Очень странно: я ожидал, что они замрут восторженно, когда узнают меня — Константина Шереметьева! Но они смотрели на меня так… Как будто в первый раз видели! Как будто я был не я, а просто какой-то парень, сопровождающий Софью в тир.
Мы начали спускаться в темноту по бесконечным сбитым ступенькам. Софья шла уверенно и спокойно. Видно, этот путь ей был настолько знаком, что она и с закрытыми глазами здесь не оступилась бы. А я судорожно цеплялся за холодный поручень. Мне подумалось: вот так Данте спускался вслед за Вергилием в ад.
Внизу оказался слабо освещенный длинный зал — а рядом закуток, где стояли две ободранные кушетки и столик, на котором, на разостланной газетке, красовались: початая бутылка, два стакана, банка с огурчиками, остатки воблы, вскрытая упаковка с колбасной нарезкой. На полу валялись пустые бутылки: пивные и водочные. Похоже, пировали здесь не первый день.
— Виктор Сергеевич, у меня к вам большая просьба: не могли бы вы запереть тир и никого не впускать? Даже из наших? — любезно попросила Софья.
И пояснила:
— Мне оружие обстрелять надо. Хотелось бы сделать это спокойно, в одиночестве.
Виктор Сергеевич воспринял ее просьбу как нечто само собой разумеющееся.
— О чем речь! Из наших никто и так не придет, а чужих не пустим. Что будем обстреливать?
Софья открыла сумку и бережно, словно ребенка, достала спеленатый автомат.
«Просто Вася» восхищенно присвистнул.
— Ну и ну! Хорош! — Мутные глазки Виктора Сергеевича вдруг сделались очень ясными и засверкали, как у хищника, почуявшего добычу. — Сколько ж за такой отвалила?

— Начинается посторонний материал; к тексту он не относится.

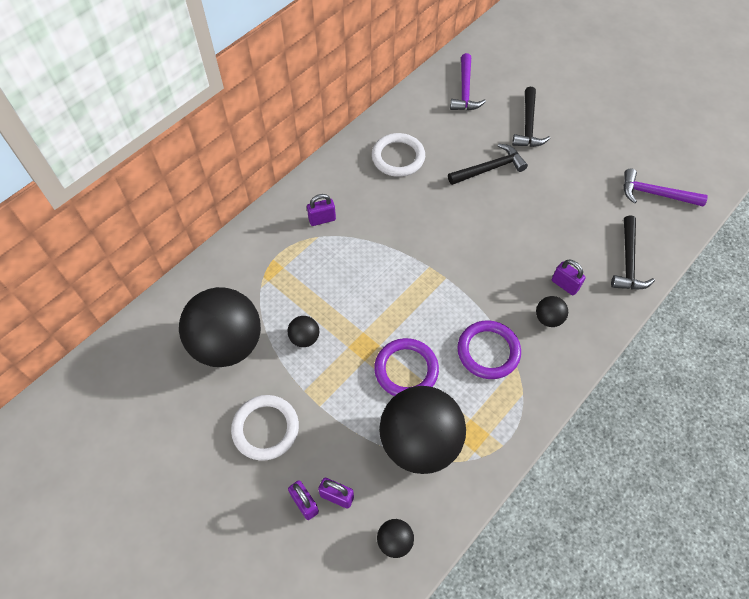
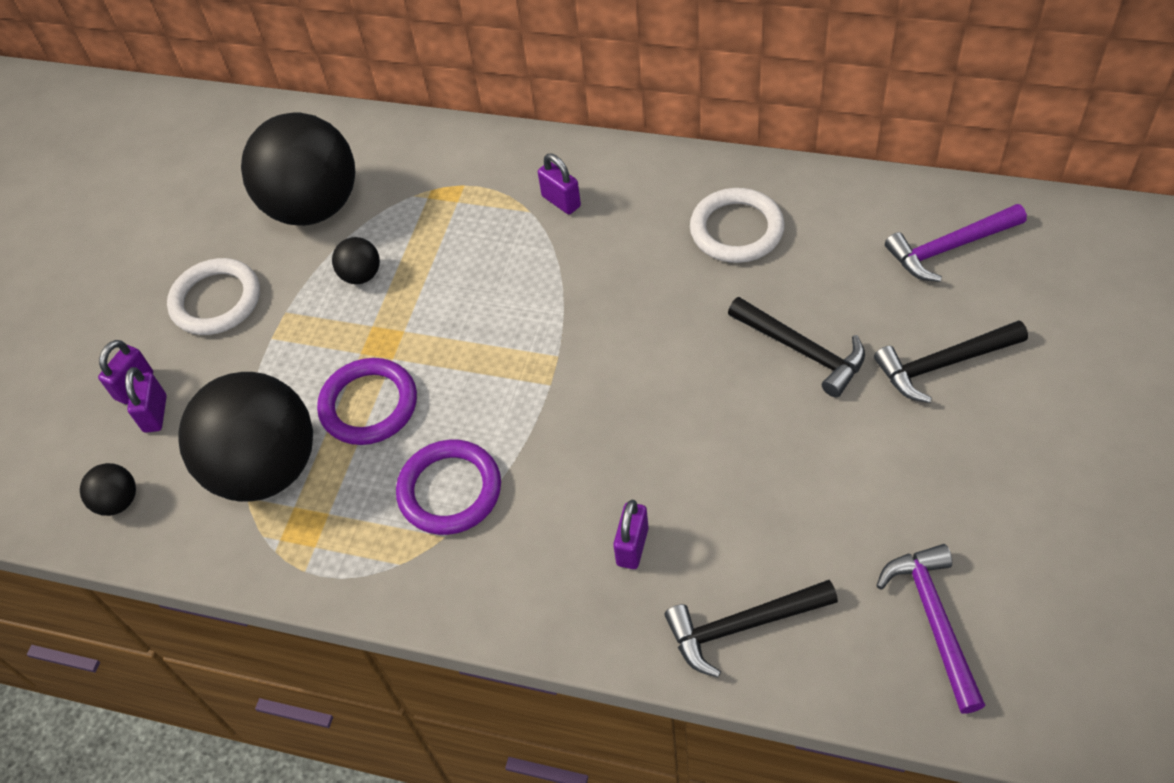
camera: 70 degrees right, 5 degrees down
(548, 318) = (553, 547): black ball -> none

— Это не мой. Просто… Дали пострелять.
— Хороший, видно, человек дал. Доверяет. Ты это… Осторожнее. Когда стрелять будешь.
— Разумеется, Виктор Сергеевич. Я помню все наши правила наизусть, — мило улыбнулась Софья.
— Я не о том…
— Я поняла.
— Ну, тогда я пошел ставить тебе мишени.
Виктор Сергеевич резво захромал в противоположный конец зала, «просто Вася», натужно сопя, разбрасывал по полу маты. Я старался не упускать их обоих из виду, чтобы заметить, когда кто-нибудь из этих субчиков побежит звонить в милицию. Но Софья была на удивление безмятежна!
Потом я сидел в вонючем закутке. От выпивки отказался, но огурчик из вежливости съел. Огурчик оказался на редкость вкусным.
— Жена солила, — просипел Виктор Сергеевич. — А она по этому делу ходок.